+++ DATASET EXTRACT

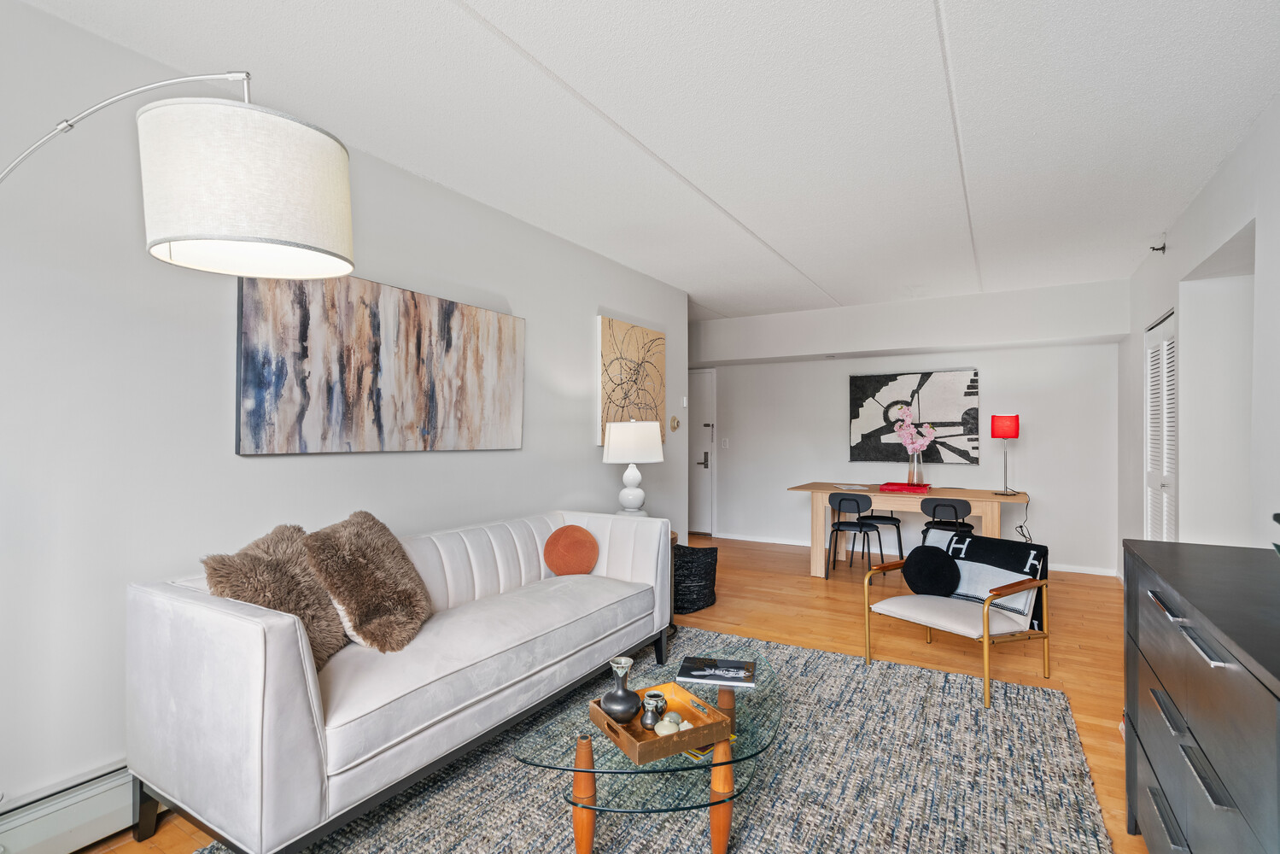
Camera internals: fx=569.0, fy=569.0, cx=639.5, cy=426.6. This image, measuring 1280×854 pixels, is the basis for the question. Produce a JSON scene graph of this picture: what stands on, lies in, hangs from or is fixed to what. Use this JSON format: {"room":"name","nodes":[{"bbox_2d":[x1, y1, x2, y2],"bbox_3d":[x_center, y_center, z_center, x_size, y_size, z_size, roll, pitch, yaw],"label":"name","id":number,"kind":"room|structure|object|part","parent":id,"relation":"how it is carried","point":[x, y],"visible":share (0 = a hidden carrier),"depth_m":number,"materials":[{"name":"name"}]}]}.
{"room":"living room","nodes":[
{"label":"living room","id":0,"kind":"room"},
{"bbox_2d":[0,0,688,827],"bbox_3d":[-1.355,0.010,2.584,0.137,2.612,6.659,0,0,31],"label":"left wall","id":1,"kind":"structure","parent":0,"point":[597,302],"depth_m":1.96,"materials":[{"name":"white paint"}]},
{"bbox_2d":[0,762,143,853],"bbox_3d":[-1.728,1.203,1.805,0.069,0.199,3.150,0,0,31],"label":"baseboard heater","id":2,"kind":"object","parent":1,"relation":"attached to","point":[71,825],"visible":0.63,"depth_m":1.72,"materials":[{"name":"white metal"}]},
{"bbox_2d":[233,271,525,455],"bbox_3d":[-1.115,-0.267,2.790,0.037,0.771,1.525,0,0,31],"label":"abstract painting","id":3,"kind":"object","parent":1,"relation":"attached to","point":[476,352],"visible":0.99,"depth_m":2.56},
{"bbox_2d":[596,315,666,447],"bbox_3d":[-0.049,-0.335,4.527,0.040,0.950,0.939,0,0,31],"label":"abstract painting","id":4,"kind":"object","parent":1,"relation":"attached to","point":[607,352],"visible":0.88,"depth_m":4.42},
{"bbox_2d":[669,414,680,431],"bbox_3d":[0.314,-0.033,5.056,0.035,0.134,0.120,0,0,31],"label":"thermostat","id":5,"kind":"object","parent":1,"relation":"attached to","point":[675,422],"visible":0.99,"depth_m":5.04,"materials":[{"name":"metal"}]},
{"bbox_2d":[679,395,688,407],"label":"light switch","id":6,"kind":"object","parent":1,"relation":"attached to","point":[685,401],"visible":0.98,"depth_m":5.30,"materials":[{"name":"white plastic"}]},
{"bbox_2d":[75,536,1144,853],"bbox_3d":[0.451,1.369,2.747,5.162,0.101,8.630,0,0,31],"label":"floor","id":7,"kind":"structure","parent":0,"point":[800,588],"depth_m":3.57,"materials":[{"name":"brown wood"}]},
{"bbox_2d":[0,72,356,282],"bbox_3d":[-1.328,0.221,1.183,1.335,2.060,0.397,0,0,-14],"label":"arc floor lamp","id":8,"kind":"object","parent":7,"relation":"on","point":[319,143],"visible":0.98,"depth_m":1.20,"materials":[{"name":"metal"}]},
{"bbox_3d":[-0.871,-0.511,1.284,0.404,0.292,0.382,0,0,6],"label":"drum shade","id":9,"kind":"part","parent":8,"relation":"part of","materials":[{"name":"white fabric"}]},
{"bbox_2d":[176,623,1117,853],"bbox_3d":[0.179,1.304,1.972,2.462,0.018,3.142,0,0,31],"label":"rug","id":10,"kind":"object","parent":7,"relation":"on","point":[1037,692],"visible":0.71,"depth_m":2.07,"materials":[{"name":"grey carpet"}]},
{"bbox_2d":[124,508,676,853],"bbox_3d":[-0.722,0.888,2.525,0.850,0.834,2.152,0,0,31],"label":"sofa","id":11,"kind":"object","parent":10,"relation":"on","point":[248,631],"visible":0.96,"depth_m":1.78,"materials":[{"name":"white fabric"}]},
{"bbox_2d":[203,522,346,666],"bbox_3d":[-1.198,0.572,1.907,0.305,0.453,0.458,0,0,10],"label":"fur pillow","id":12,"kind":"object","parent":11,"relation":"on","point":[279,599],"visible":0.72,"depth_m":1.84,"materials":[{"name":"brown fur"}]},
{"bbox_2d":[303,509,432,656],"bbox_3d":[-0.993,0.561,2.123,0.354,0.468,0.497,0,0,3],"label":"fur pillow","id":13,"kind":"object","parent":11,"relation":"on","point":[364,613],"visible":0.99,"depth_m":2.01,"materials":[{"name":"fur"}]},
{"bbox_2d":[542,524,599,576],"bbox_3d":[-0.378,0.695,3.147,0.217,0.294,0.269,0,0,31],"label":"round pillow","id":14,"kind":"object","parent":11,"relation":"on","point":[572,528],"visible":1,"depth_m":3.09,"materials":[{"name":"orange fabric"}]},
{"bbox_2d":[510,646,785,853],"bbox_3d":[0.133,1.132,1.988,0.734,0.341,1.192,0,0,31],"label":"coffee table","id":15,"kind":"object","parent":10,"relation":"on","point":[722,770],"visible":0.73,"depth_m":1.68,"materials":[{"name":"glass"}]},
{"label":"wooden leg","id":16,"kind":"part","parent":15,"relation":"part of","materials":[{"name":"brown wood"}]},
{"bbox_2d":[588,679,735,765],"bbox_3d":[0.056,0.920,1.797,0.327,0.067,0.317,0,0,-28],"label":"wooden tray","id":17,"kind":"object","parent":15,"relation":"on","point":[699,730],"visible":0.74,"depth_m":1.73,"materials":[{"name":"brown wood"}]},
{"bbox_2d":[601,655,640,723],"bbox_3d":[-0.061,0.836,1.820,0.118,0.186,0.120,0,0,-25],"label":"black vase","id":18,"kind":"object","parent":17,"relation":"on","point":[627,710],"visible":0.99,"depth_m":1.78,"materials":[{"name":"black ceramic"}]},
{"bbox_2d":[639,690,666,727],"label":"vases","id":19,"kind":"object","parent":17,"relation":"in","point":[655,695],"visible":0.98,"depth_m":1.81,"materials":[{"name":"black ceramic"}]},
{"bbox_2d":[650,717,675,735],"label":"small vase","id":20,"kind":"object","parent":17,"relation":"in","point":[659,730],"visible":0.8,"depth_m":1.72,"materials":[{"name":"beige ceramic"}]},
{"bbox_2d":[654,710,685,735],"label":"small vases","id":21,"kind":"object","parent":17,"relation":"in","point":[662,730],"visible":0.73,"depth_m":1.78,"materials":[{"name":"beige ceramic"}]},
{"bbox_2d":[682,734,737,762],"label":"book","id":22,"kind":"object","parent":15,"relation":"on","point":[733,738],"visible":0.25,"depth_m":1.78,"materials":[{"name":"paper"}]},
{"bbox_2d":[674,655,757,687],"bbox_3d":[0.293,0.937,2.192,0.280,0.016,0.206,0,0,13],"label":"book","id":23,"kind":"object","parent":15,"relation":"on","point":[697,675],"visible":0.99,"depth_m":2.16,"materials":[{"name":"black paper"}]},
{"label":"wooden leg","id":24,"kind":"part","parent":15,"relation":"part of","materials":[{"name":"wood"}]},
{"bbox_2d":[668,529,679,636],"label":"side table","id":25,"kind":"object","parent":7,"relation":"on","point":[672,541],"visible":0.12,"depth_m":3.69,"materials":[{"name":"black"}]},
{"bbox_2d":[602,418,664,516],"bbox_3d":[-0.047,0.324,3.843,0.392,0.761,0.394,0,0,9],"label":"table lamp","id":26,"kind":"object","parent":25,"relation":"on","point":[620,434],"visible":0.99,"depth_m":3.73,"materials":[{"name":"white ceramic"}]},
{"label":"drum shade","id":27,"kind":"part","parent":26,"relation":"part of","materials":[{"name":"white fabric"}]},
{"bbox_2d":[671,544,718,614],"bbox_3d":[0.324,1.108,4.261,0.499,0.441,0.457,0,0,-43],"label":"basket","id":28,"kind":"object","parent":7,"relation":"on","point":[710,548],"visible":0.68,"depth_m":4.07,"materials":[{"name":"black wicker"}]},
{"bbox_2d":[824,491,884,580],"bbox_3d":[1.909,0.959,5.081,0.430,0.760,0.451,0,0,31],"label":"dining chair","id":29,"kind":"object","parent":7,"relation":"on","point":[857,509],"visible":0.99,"depth_m":4.95,"materials":[{"name":"black"}]},
{"bbox_2d":[859,509,905,563],"bbox_3d":[2.359,0.981,5.622,0.442,0.746,0.436,0,0,31],"label":"chair","id":30,"kind":"object","parent":7,"relation":"on","point":[892,523],"visible":0.58,"depth_m":5.53,"materials":[{"name":"black"}]},
{"bbox_2d":[790,481,1034,578],"bbox_3d":[2.443,0.954,5.168,1.860,0.775,0.910,0,0,31],"label":"dining table","id":31,"kind":"object","parent":7,"relation":"on","point":[973,493],"visible":0.7,"depth_m":5.01,"materials":[{"name":"brown wood"}]},
{"bbox_2d":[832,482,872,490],"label":"paper","id":32,"kind":"object","parent":31,"relation":"on","point":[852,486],"visible":0.99,"depth_m":5.26,"materials":[{"name":"white paper"}]},
{"bbox_2d":[876,481,930,491],"bbox_3d":[2.393,0.546,5.164,0.394,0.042,0.365,0,0,31],"label":"tray","id":33,"kind":"object","parent":31,"relation":"on","point":[910,488],"visible":0.93,"depth_m":5.07,"materials":[{"name":"red"}]},
{"bbox_2d":[906,450,924,484],"bbox_3d":[2.560,0.388,5.298,0.140,0.300,0.137,0,0,31],"label":"glass vase","id":34,"kind":"object","parent":33,"relation":"on","point":[910,471],"visible":0.92,"depth_m":5.25,"materials":[{"name":"clear glass"}]},
{"bbox_2d":[891,405,936,455],"bbox_3d":[2.569,0.105,5.331,0.365,0.605,0.321,0,0,-2],"label":"flower bouquet","id":35,"kind":"object","parent":34,"relation":"in","point":[897,429],"visible":0.93,"depth_m":5.30,"materials":[{"name":"pink plant"}]},
{"bbox_2d":[990,414,1020,495],"bbox_3d":[3.137,0.233,4.884,0.197,0.690,0.194,0,0,31],"label":"table lamp","id":36,"kind":"object","parent":31,"relation":"on","point":[1005,436],"visible":0.99,"depth_m":4.83,"materials":[{"name":"red fabric"}]},
{"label":"shade","id":37,"kind":"part","parent":36,"relation":"part of","materials":[{"name":"red fabric"}]},
{"bbox_2d":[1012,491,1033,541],"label":"power cord","id":38,"kind":"object","parent":36,"relation":"attached to","point":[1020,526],"visible":0.69,"depth_m":5.04,"materials":[{"name":"black plastic"}]},
{"bbox_2d":[919,496,975,545],"bbox_3d":[2.542,0.956,4.728,0.423,0.755,0.450,0,0,31],"label":"dining chair","id":39,"kind":"object","parent":7,"relation":"on","point":[955,509],"visible":0.68,"depth_m":4.59,"materials":[{"name":"black"}]},
{"bbox_2d":[860,533,1052,709],"bbox_3d":[1.711,0.981,3.102,0.732,0.689,0.722,0,0,-34],"label":"armchair","id":40,"kind":"object","parent":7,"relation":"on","point":[950,623],"visible":0.94,"depth_m":3.00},
{"bbox_2d":[900,544,962,596],"bbox_3d":[1.626,0.804,3.183,0.184,0.279,0.328,0,0,-34],"label":"round pillow","id":41,"kind":"object","parent":40,"relation":"on","point":[927,578],"visible":1,"depth_m":3.12,"materials":[{"name":"black fabric"}]},
{"bbox_2d":[941,532,1049,627],"bbox_3d":[1.909,0.834,3.132,0.236,0.405,0.504,0,0,-34],"label":"throw blanket","id":42,"kind":"object","parent":40,"relation":"on","point":[990,544],"visible":0.72,"depth_m":3.04,"materials":[{"name":"fabric"}]},
{"bbox_2d":[1121,537,1279,853],"bbox_3d":[1.461,0.846,1.225,0.487,0.921,1.408,0,0,31],"label":"dresser","id":43,"kind":"object","parent":7,"relation":"on","point":[1160,675],"visible":1,"depth_m":1.29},
{"bbox_2d":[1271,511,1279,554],"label":"dark object","id":44,"kind":"object","parent":43,"relation":"on","point":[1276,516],"visible":0.99,"depth_m":1.34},
{"bbox_2d":[5,0,1279,317],"bbox_3d":[0.416,-1.295,2.650,4.687,0.105,8.501,0,0,31],"label":"ceiling","id":45,"kind":"structure","parent":0,"point":[489,14],"depth_m":2.28,"materials":[{"name":"white paint"}]},
{"bbox_2d":[692,279,1124,574],"bbox_3d":[2.287,0.053,6.305,4.708,2.590,0.141,0,0,31],"label":"back wall","id":46,"kind":"structure","parent":0,"point":[997,367],"depth_m":5.69,"materials":[{"name":"white paint"}]},
{"bbox_2d":[689,368,715,538],"bbox_3d":[0.483,0.315,7.251,1.011,2.066,0.098,0,0,31],"label":"entry door","id":47,"kind":"structure","parent":46,"relation":"in","point":[704,397],"depth_m":7.09,"materials":[{"name":"white paint"}]},
{"bbox_3d":[0.785,0.417,7.093,0.102,0.214,0.095,0,0,31],"label":"door handle","id":48,"kind":"part","parent":47,"relation":"part of","materials":[{"name":"metal"}]},
{"bbox_2d":[719,437,729,448],"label":"light switch","id":49,"kind":"object","parent":46,"relation":"attached to","point":[725,441],"visible":0.98,"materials":[{"name":"white plastic"}]},
{"bbox_2d":[847,368,980,465],"bbox_3d":[2.789,-0.101,5.878,1.217,0.953,0.041,0,0,31],"label":"abstract painting","id":50,"kind":"object","parent":46,"relation":"attached to","point":[862,389],"visible":0.97,"depth_m":5.84},
{"bbox_2d":[718,531,1118,576],"bbox_3d":[2.688,1.315,6.041,3.795,0.075,0.015,0,0,31],"label":"baseboard","id":51,"kind":"structure","parent":46,"relation":"attached to","point":[747,539],"depth_m":6.20,"materials":[{"name":"white paint"}]},
{"bbox_2d":[1117,91,1279,570],"bbox_3d":[2.228,0.032,1.618,0.153,2.621,8.082,0,0,31],"label":"right wall","id":52,"kind":"structure","parent":0,"point":[1260,128],"depth_m":3.00,"materials":[{"name":"white paint"}]},
{"bbox_2d":[1149,236,1167,253],"bbox_3d":[3.338,-1.165,3.667,0.075,0.090,0.058,0,0,31],"label":"sprinkler head","id":53,"kind":"object","parent":52,"relation":"attached to","point":[1163,248],"visible":0.99,"depth_m":3.66},
{"bbox_2d":[1143,309,1177,542],"bbox_3d":[3.435,0.310,3.756,0.078,2.031,0.867,0,0,31],"label":"louvered door","id":54,"kind":"structure","parent":52,"relation":"in","point":[1166,464],"depth_m":3.77,"materials":[{"name":"white paint"}]}
]}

++++++

**TASK STATEMENT**
Wherever a line in the records contains the word "floor", copy that line.

**RESULT OF THE TASK**
{"bbox_2d":[75,536,1144,853],"bbox_3d":[0.451,1.369,2.747,5.162,0.101,8.630,0,0,31],"label":"floor","id":7,"kind":"structure","parent":0,"point":[800,588],"depth_m":3.57,"materials":[{"name":"brown wood"}]},
{"bbox_2d":[0,72,356,282],"bbox_3d":[-1.328,0.221,1.183,1.335,2.060,0.397,0,0,-14],"label":"arc floor lamp","id":8,"kind":"object","parent":7,"relation":"on","point":[319,143],"visible":0.98,"depth_m":1.20,"materials":[{"name":"metal"}]},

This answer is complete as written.